A preliminary total of 4,679 fatal work injuries were re- corded in 2014, an increase of 2 percent over the final count of 4,585 fatalities in 2013 — and the highest since 2008, according to the Census of Fatal Occupational Injuries (CFOI) conducted by the U.S. Bureau of Labor Statistics. Final data for 2014 won’t be released until later this spring.

Work-related fatalities in Oregon increased by 20 over that same time period — from 49 in 2013 to 69 in 2014. Two categories accounted for over half of the deaths; 29 resulted from transportation incidents and 13 from contact with objects and equipment.

Fatal occupational injuries in Oregon have ranged from a high of 88 in 1992, to a low of 43 in 2012.

Nationally, increases in job-related deaths were highest among older employees, contract workers, and the self-employed. The number of workers 55 years and over who were killed in 2014 increased 9 percent to 1,621, the highest ever recorded by the U.S. Bureau of Labor Statistics’ census, which started in 1992.
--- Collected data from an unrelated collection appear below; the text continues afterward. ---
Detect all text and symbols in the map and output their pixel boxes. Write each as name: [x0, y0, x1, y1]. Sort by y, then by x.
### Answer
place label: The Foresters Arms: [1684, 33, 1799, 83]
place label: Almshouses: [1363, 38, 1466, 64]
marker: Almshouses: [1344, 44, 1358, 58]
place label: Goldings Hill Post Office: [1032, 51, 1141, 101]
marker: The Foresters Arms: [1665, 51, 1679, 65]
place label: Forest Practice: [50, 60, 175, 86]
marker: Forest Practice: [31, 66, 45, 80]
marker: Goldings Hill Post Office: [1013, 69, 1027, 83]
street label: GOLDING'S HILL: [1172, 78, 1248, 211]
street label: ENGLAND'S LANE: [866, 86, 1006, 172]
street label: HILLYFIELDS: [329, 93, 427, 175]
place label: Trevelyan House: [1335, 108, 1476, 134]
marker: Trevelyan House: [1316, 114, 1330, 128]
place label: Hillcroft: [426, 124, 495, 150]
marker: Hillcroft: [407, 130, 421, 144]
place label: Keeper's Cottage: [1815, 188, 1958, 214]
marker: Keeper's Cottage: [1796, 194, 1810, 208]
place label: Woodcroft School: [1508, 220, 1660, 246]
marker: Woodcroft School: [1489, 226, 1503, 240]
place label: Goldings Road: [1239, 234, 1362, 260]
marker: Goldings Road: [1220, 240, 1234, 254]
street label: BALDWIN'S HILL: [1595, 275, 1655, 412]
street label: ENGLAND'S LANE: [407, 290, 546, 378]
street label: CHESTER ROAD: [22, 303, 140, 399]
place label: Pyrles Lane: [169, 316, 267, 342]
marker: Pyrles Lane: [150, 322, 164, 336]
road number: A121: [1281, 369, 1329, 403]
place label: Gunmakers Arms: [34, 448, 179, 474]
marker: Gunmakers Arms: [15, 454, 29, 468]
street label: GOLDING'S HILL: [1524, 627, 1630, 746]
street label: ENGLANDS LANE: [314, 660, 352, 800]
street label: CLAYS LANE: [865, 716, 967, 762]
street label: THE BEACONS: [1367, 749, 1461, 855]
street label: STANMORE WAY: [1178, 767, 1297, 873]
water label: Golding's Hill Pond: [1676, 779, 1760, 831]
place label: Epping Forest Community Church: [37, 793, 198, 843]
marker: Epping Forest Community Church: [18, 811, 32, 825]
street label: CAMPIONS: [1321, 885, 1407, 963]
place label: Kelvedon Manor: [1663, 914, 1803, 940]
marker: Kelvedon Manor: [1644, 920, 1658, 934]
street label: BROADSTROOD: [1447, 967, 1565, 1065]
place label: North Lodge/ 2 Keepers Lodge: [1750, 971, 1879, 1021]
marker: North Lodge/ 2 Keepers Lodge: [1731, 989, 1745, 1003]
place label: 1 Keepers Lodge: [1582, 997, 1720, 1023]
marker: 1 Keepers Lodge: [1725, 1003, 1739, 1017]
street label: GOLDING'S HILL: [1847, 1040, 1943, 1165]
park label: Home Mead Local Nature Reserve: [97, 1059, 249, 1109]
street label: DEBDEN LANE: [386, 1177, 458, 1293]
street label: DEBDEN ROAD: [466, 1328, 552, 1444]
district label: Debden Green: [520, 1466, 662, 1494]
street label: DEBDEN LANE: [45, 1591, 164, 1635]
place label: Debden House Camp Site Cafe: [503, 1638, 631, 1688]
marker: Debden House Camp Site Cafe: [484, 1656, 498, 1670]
Rebecca Reindel, a safety and health specialist with the national AFL-CIO, told FairWarning Reports that the bulk of the increase in the older worker category came among people age 65 and up.

“We have people working longer now than they have in the past, and older workers can be at great risk for safety and health hazards,” Reindel said. “Too often employers want the worker to adapt to the process rather than designing a process to adapt to the worker. And, in an aging work force, those problems become more prominent.”

Contract workers accounted for 17 percent of all job-related deaths in 2014, rising 6 percent to 797. Fatal injuries to self-employed workers rose 10 percent  to 1,047.

Women killed on the job rose 13 percent to 359. Even with this increase, women accounted for only 8 percent of all job-related deaths in 2014.

Fatal work injuries among men were higher at 4,320.

Out of 4,251 worker fatalities in private industry in 2014, 874 —or 20.5 percent—were in construction. The leading causes were falls (349), electrocutions (74), struck by object (73), and caught-in/between (12). These “Fatal Four” were responsible for 58.1 percent of construction casualties in 2014, BLS reports.